07/07 2025
499
There are no permanent friends, only permanent interests.
"They offered signing bonuses of over $100 million," casually remarked Sam Altman, CEO of OpenAI, in a podcast, referring to Meta's talent poaching war. The outcome of this clandestine battle was clear: despite the exorbitant offer, no one from OpenAI's core team defected.
The tech upstart concluded the business war with a sarcastic remark: "Offering high upfront guaranteed compensation does not cultivate a competitive corporate culture; it merely distracts from actual work."
Altman could not afford to lose momentum, and his words carried a grain of truth. However, his ambitions over the past two years have made him the "enemy of the establishment" for many Silicon Valley tycoons.
For instance, his public spat with former partner Elon Musk continues to escalate. He has bypassed Jensen Huang to actively expand his investment circle and accelerate cooperation with TSMC on chip manufacturing and plant construction. In the consumer electronics sector, he just forged an alliance with Apple but then turned around to acquire the startup of its chief designer, bringing the battle to the heart of hardware.
Prior to this, OpenAI founder Sam Altman enjoyed widespread goodwill and reputation in Silicon Valley.
Silicon Valley tycoons have never been stingy with their praise for Altman. Peter Thiel, once hailed as the "Godfather of the Mafia" in PayPal (an influential informal organization in the Silicon Valley tech circle), once commented on Altman: "He may not be in the geographical center of Silicon Valley, but he is definitely at the core of the Silicon Valley spirit."
Peter Thiel
Paul Graham, the godfather of Silicon Valley venture capital, also evaluated him: "You could drop him on an island inhabited by cannibals, and five years later, you'd come back to find he'd become the king."
So, what explains the stark contrast between Altman's past and present? Is it due to competition, or is this just his true nature?
Silicon Valley Darling: The CEO Who's Best at Chatting
In 1985, a new life arrived in a typical Jewish middle-class family in the Midwest of the United States. In St. Louis, Missouri, real estate agent Jerry Altman and dermatologist Connie Gibstein might not have anticipated that their son Sam Altman would grow up to be a key figure in revolutionizing artificial intelligence.

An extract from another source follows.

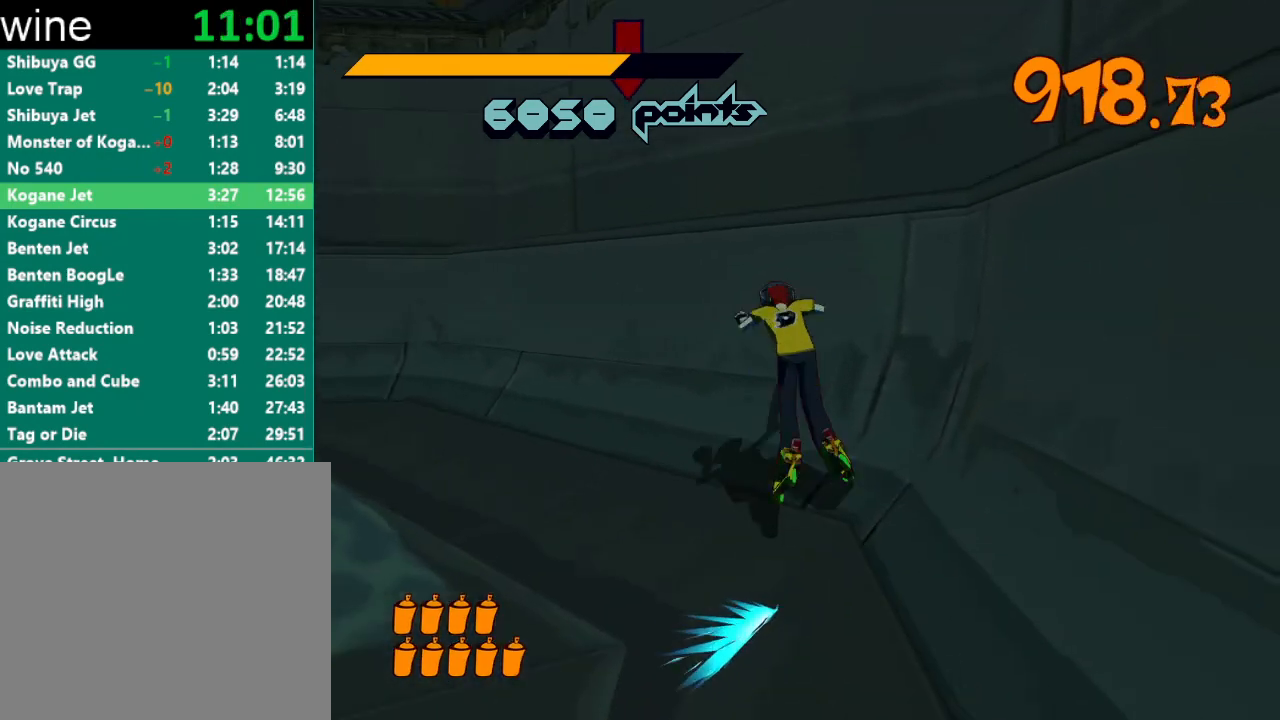
{"buttons": ["A", "R2"], "left_stick": "up-right", "right_stick": "center", "events": [[433, "A", "up"], [467, "left_stick", "up-right"], [500, "A", "down"]]}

Altman has shown exceptional talent since childhood. At the age of 8, he exhibited remarkable programming prowess, and at 18, he entered Stanford University's Computer Science program on a full scholarship. After his freshman year, he interned in Professor Andrew Ng's AI lab at the university, where he was exposed to and researched AI and computer science.
Despite his shy appearance, Sam Altman is exceptionally skilled in social interactions and has a strong desire for control. When recalling childhood games, Altman's younger brother mentioned that Altman cared deeply about winning and losing, often saying, "I must win, I call the shots." His mentor Paul Graham also said that Altman's strongest ability is his mastery of power dynamics, preferring to dominate in interpersonal relationships.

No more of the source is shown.